[Stored data entries]
=-=-=

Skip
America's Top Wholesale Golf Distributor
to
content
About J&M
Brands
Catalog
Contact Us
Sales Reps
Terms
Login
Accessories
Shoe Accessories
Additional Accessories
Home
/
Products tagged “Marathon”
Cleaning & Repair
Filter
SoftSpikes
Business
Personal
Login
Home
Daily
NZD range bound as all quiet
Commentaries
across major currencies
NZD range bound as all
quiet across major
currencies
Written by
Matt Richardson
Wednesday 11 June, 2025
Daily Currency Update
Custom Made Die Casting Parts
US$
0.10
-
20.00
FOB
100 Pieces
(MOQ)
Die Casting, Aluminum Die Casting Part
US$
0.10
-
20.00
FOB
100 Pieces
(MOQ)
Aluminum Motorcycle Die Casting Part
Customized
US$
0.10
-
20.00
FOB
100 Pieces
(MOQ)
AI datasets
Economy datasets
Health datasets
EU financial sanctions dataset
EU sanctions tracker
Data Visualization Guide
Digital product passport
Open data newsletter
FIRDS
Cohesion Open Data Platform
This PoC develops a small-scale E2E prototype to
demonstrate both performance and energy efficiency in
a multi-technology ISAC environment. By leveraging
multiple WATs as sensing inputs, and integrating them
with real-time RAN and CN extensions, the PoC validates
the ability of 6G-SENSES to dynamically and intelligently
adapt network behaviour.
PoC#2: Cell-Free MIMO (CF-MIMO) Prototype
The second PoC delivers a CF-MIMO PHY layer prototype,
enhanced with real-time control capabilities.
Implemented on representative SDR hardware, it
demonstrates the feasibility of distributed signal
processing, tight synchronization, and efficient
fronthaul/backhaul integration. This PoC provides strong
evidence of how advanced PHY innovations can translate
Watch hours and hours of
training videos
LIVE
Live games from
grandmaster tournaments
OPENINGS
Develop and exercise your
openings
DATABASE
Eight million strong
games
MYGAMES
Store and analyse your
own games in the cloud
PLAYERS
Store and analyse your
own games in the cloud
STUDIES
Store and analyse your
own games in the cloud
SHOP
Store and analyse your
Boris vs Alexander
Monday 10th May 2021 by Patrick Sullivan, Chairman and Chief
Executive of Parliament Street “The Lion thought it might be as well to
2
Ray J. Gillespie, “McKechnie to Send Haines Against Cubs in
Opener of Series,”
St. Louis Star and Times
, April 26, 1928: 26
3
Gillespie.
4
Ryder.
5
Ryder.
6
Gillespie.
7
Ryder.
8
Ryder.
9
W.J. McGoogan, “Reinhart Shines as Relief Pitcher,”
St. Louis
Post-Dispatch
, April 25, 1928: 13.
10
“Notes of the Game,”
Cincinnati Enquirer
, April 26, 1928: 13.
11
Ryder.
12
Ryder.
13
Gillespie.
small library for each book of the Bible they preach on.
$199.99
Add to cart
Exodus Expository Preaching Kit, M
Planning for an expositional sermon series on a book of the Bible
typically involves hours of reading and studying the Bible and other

=-=-=

● EXERCISE
Quote the stored data entries above line for line, starting at the first line and ending at the line that contains "Economy datasets", with both included.

● EXERCISE RESPONSE
Skip
America's Top Wholesale Golf Distributor
to
content
About J&M
Brands
Catalog
Contact Us
Sales Reps
Terms
Login
Accessories
Shoe Accessories
Additional Accessories
Home
/
Products tagged “Marathon”
Cleaning & Repair
Filter
SoftSpikes
Business
Personal
Login
Home
Daily
NZD range bound as all quiet
Commentaries
across major currencies
NZD range bound as all
quiet across major
currencies
Written by
Matt Richardson
Wednesday 11 June, 2025
Daily Currency Update
Custom Made Die Casting Parts
US$
0.10
-
20.00
FOB
100 Pieces
(MOQ)
Die Casting, Aluminum Die Casting Part
US$
0.10
-
20.00
FOB
100 Pieces
(MOQ)
Aluminum Motorcycle Die Casting Part
Customized
US$
0.10
-
20.00
FOB
100 Pieces
(MOQ)
AI datasets
Economy datasets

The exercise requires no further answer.